# [ACTION ITEM]
Continue the advice-column letter below, starting right after its last sentence.

Dear Dr. Lovemonkey,

I’m 43 years old and recently divorced. I’ve been involved with a great gal I met in an Internet chat room a couple of months ago. We’ve been e-mailing back and forth, talked on the phone, and exchanged e-mail photos. She’s 19 and studying to be a doctor. Here’s the problem.

We love each other very much, but her parents are totally against us and forbid her to be with a 43-year-old divorced man (they are against divorce for religious reasons). We have tried to meet a couple of times, but she is respecting her parents’ wishes and refuses to see me. What can I do to win the parents over? I know she’s interested and will see me if the parents drop their objections. I know we’d really hit it off. I’m really good looking and people say I look 10 years younger than my age.

# [RAW DATA]
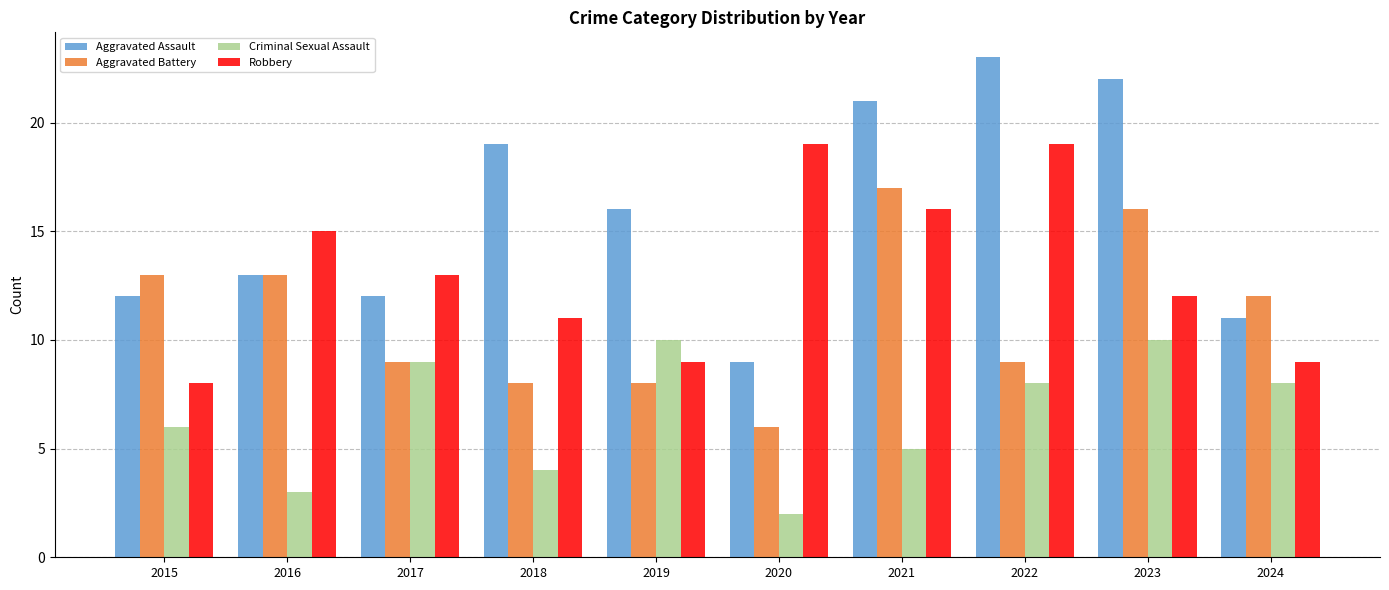

How many bars are there in total?

40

# [ANSWER TO THIS PROBLEM]
— Frustrated

Dear Frustrated,

I’m with the parents on this. It’s not so much your divorced status that Dr. Lovemonkey believes is the problem, but the fact that 43 and 19 don’t add up. You can make a case, for instance, for the same age span if you are 50 and she is 26. But at 19, she’s had too few life experiences; she’s not emotionally mature enough to be involved with a 43-year-old divorced man. Drop the whole idea. You haven’t even meet each other face-to-face and you’re old enough to be her father. Check out Joyce Maynard’s recent memoir about her relationship with J.D. Salinger and then think again.